Titel: Fantastische Erzählungen Eine Besprechung / Rezension von Erik Schreiber |
Ich kannte von Iwan S. Turgenjew bisher nur die Erzählung „Die Erscheinung“, die im Helmut Kossodo Verlag und als Neuauflage im Europäischen Buch- und Phonoklub erschien. Mit dem vorliegenden, äußerst preiswerten Buch gelang es mir, zumindest fünf weitere Erzählungen kennen zu lernen. Der Anacondaverlag ist nicht dafür bekannt. Phantastik zu verlegen. Der Programmschwerpunkt liegt bei kostengünstigen Nachdrucken, was sehr lobenswert ist. Ich möchte diesen Verlag den Lesern empfehlen, die ältere Bücher suchen und sie in einer preisgünstigen Ausgabe erwerben möchten. Doch zurück zu Iwan S. Turgenjew. Er lebte von 1818 bis 1883. Seine hier vorliegenden Geschichten stammen aus einem Band, der 1914 zum ersten Mal veröffentlicht wurde.
Drei Begegnungen
Dies ist die Geschichte des Ich-Erzählers (der durchaus der Dichter selbst sein könnte), wie er einer jungen Frau immer wieder begegnet. Trotz der sich ergebenden Nähe bleibt sie für ihn eine Unbekannte.
Visionen
Der Ich-Erzähler dieser Geschichte hat Probleme mit dem Einschlafen. Er nahm anscheinend an einem Tischerücken teil, das ihn so aufwühlte, dass ihn der Schlummer nicht einholen mochte. In einer Zustand zwischen Traum und Wachheit erlebt er eine phantastische Vision.
Der Hund
Eine Herrenrunde in Sankt Petersburg wird zu einer Gesprächsrunde mit hitzigem Streitgespräch über das Übersinnliche. Allein die Frage bleibt unbeantwortet im Raum stehen: Welche Rolle soll dann noch der gesunde Menschenverstand spielen?

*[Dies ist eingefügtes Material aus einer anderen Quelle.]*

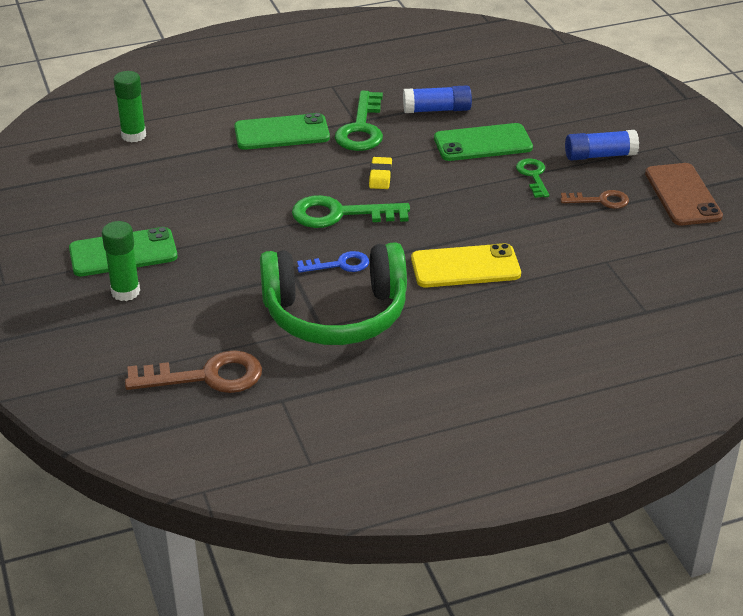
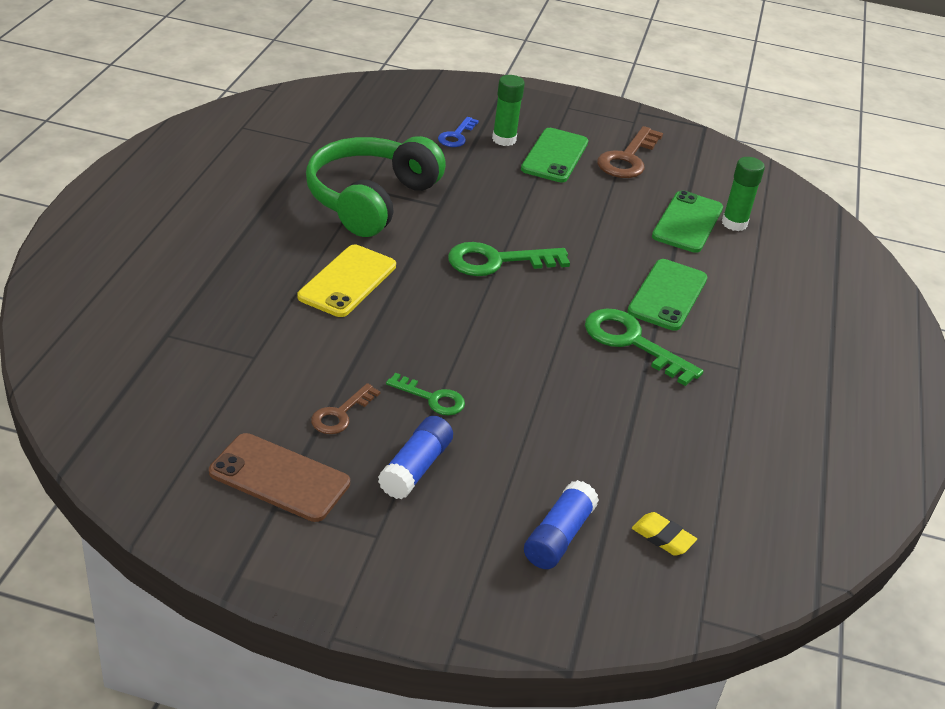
camera: 120 degrees right, 0 degrees up
(206, 376) = (372, 130): brown key -> brown key (628, 159)
(339, 264) = (427, 229): blue key -> blue key (456, 136)
(340, 214) = (497, 261): green key -> green key turned 135 degrees counterclockwise
(380, 176) = (533, 310): yellow eraser -> yellow eraser (662, 537)
(437, 110) = (623, 409): blue glue stick -> blue glue stick (558, 537)
(483, 143) = (526, 401): green phone -> green phone (687, 222)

Das Lied der triumphierenden Liebe
Dies ist die Geschichte von Valeria und Mutius, die der Autor in einer alten italienischen Handschrift niedergeschrieben fand.
Ein Traum
Dieses Mal geht es um einen siebzehnjährigen Jungen, der mit seiner Mutter in einer kleinen Seestadt lebt. Der Junge hat seltsame Träume und einer dieser Träume führt ihn zu seinem toten Vater. Zum Beweis bringt er seiner Mutter dessen Ring.
Die Geschichten spielen in kleinen, nicht genannten Orten, um die Anonymität zu wahren, oder in großen Städten wie Sankt Petersburg, wo in der Masse der Bewohner selbst die Anonymität gewährleistet ist. Es sind keine großen Geschichten, wie sie heute erzählt werden. Weder blutrünstig noch von unheimlichen Monstern bewohnt. Es ist der subtile Horror, der durch die Erzählung selbst entsteht. Mit diesen Geschichten wird man heute die Leser erfreuen, die sich zurück zu den Wurzeln der Phantastik begeben wollen. Hier sind sie auf dem richtigen Weg. Ich persönlich würde es begrüßen, wenn im Verlag weitere Erzählungen erschienen, die so unbekannt sind wie diese von Iwan S. Turgenjew.